The method is called "gas embolotherapy," and it involves injecting microscopic droplets of a substance into the blood vessels that feed tumors.
When ultrasound is applied from an external device, the droplets generate bubbles that grow bigger and block the blood vessels.
In previous work, the team was also surprised to discover that some of the bubbles got into the smaller blood vessels and caused them to rupture and become leaky.
In a paper now published in the journal Applied Physics Letters, the researchers describe exploring the approach in detail to discover more about its dynamics and how it works.
"We have found," says first study author Yi Feng, an associate professor of biomedical engineering from Xi'an Jiaotong University in China, "that gas embolotherapy has great potential to not only starve tumors by shutting off blood flow, but also," he continues, "to be used as a source of targeted drug delivery."
Cutting tumors' blood supply
Without a blood supply, solid tumors cannot grow more than a few millimeters, and neither can they spread.
However, they overcome this problem by producing chemicals that trigger the formation of new blood vessels — a process called angiogenesis.
Furnished with a dedicated blood supply, tumors will receive the oxygen and nutrients that help them to grow and spread into neighboring tissue and also travel to other parts of the body and set up new metastases, or secondary tumors.
One approach that scientists have so far developed to stop or slow tumor growth is drugs called "angiogenesis inhibitors," which stop the process of blood vessel formation.
Another approach that has gained a lot of attention is "embolization," in which blood vessels are blocked by injection of drugs or direct insertion of nano-sized beads.

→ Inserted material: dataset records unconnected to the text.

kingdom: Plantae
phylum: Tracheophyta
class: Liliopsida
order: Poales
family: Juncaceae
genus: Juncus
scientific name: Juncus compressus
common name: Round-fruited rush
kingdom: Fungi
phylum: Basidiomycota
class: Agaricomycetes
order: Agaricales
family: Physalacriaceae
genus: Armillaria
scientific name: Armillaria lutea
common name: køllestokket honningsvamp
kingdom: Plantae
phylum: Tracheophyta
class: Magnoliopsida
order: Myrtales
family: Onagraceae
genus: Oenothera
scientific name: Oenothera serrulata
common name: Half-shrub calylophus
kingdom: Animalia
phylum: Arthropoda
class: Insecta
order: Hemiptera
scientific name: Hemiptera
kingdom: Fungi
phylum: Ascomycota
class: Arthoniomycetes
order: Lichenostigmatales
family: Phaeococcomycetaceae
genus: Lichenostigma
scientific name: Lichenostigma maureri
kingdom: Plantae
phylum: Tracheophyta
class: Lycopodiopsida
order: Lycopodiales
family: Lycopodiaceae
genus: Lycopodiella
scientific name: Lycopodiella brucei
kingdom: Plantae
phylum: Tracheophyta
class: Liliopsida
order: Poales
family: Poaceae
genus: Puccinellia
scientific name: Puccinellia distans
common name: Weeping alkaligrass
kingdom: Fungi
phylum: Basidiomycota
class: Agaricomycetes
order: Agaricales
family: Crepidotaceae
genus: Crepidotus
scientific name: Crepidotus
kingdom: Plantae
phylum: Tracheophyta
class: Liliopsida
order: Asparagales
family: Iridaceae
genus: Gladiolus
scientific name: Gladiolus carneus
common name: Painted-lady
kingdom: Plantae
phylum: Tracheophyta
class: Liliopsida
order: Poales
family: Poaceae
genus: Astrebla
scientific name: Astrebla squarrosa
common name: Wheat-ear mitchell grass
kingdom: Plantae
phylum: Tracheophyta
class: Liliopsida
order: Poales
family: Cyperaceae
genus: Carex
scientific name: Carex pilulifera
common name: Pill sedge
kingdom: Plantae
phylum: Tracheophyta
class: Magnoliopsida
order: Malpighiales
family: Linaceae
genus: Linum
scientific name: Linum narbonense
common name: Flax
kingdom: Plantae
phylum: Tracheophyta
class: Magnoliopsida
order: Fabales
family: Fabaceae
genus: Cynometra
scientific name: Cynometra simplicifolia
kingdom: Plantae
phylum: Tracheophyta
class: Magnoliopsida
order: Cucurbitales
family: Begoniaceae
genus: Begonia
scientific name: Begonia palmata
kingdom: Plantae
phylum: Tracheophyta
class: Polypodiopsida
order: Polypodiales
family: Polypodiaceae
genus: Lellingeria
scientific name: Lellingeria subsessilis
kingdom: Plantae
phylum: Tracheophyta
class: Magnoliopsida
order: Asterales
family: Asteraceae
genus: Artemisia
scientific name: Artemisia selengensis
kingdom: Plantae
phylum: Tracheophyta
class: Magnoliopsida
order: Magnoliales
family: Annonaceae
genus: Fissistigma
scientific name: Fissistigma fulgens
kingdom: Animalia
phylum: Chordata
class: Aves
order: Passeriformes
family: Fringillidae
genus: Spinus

Using gas bubbles to block vessels
Gas embolotherapy, a form of embolization, uses gas bubbles to block blood vessels. Prof. Feng and his colleagues used a technique called acoustic droplet vaporization (ADV) to generate the bubbles from injected droplets of "dodecafluoropentane" that incorporated a "bovine serum albumin."
They carried out their experiments on tissue taken from a rat's intestinal mesentery, which is a flap that tethers the intestines to the wall of the abdomen and is rich in blood vessels.
When they applied the ultrasound, they found that the droplets formed bubbles that came together, with some of them merging to make bigger bubbles, and then blocked the tiny blood vessels, or capillaries of the tissue.
They also observed an example of "invagination," in which a "pouch-like cavity" forms in a blood vessel and causes it to rupture. They suggest that this was the result of the bubble interacting with the blood vessel.
The team suggests that these results show that gas embolotherapy could be used to smite cancer with a "double punch." The first could cut off the tumor's blood supply, and the second could deliver anticancer drugs.
Also, the drug dosage could be reduced using this method because the blocking of the blood supply would keep the drug near the tumor for a longer time.
Corresponding study author Mingxi Wan, a professor of biomedical engineering at Xi'an Jiaotong University, explains that researchers in cancer therapy are always attempting to address two issues: how to kill the tumor, and how to reduce chemotherapy side effects.
"We have found that gas embolotherapy has the potential to successfully address both of these areas."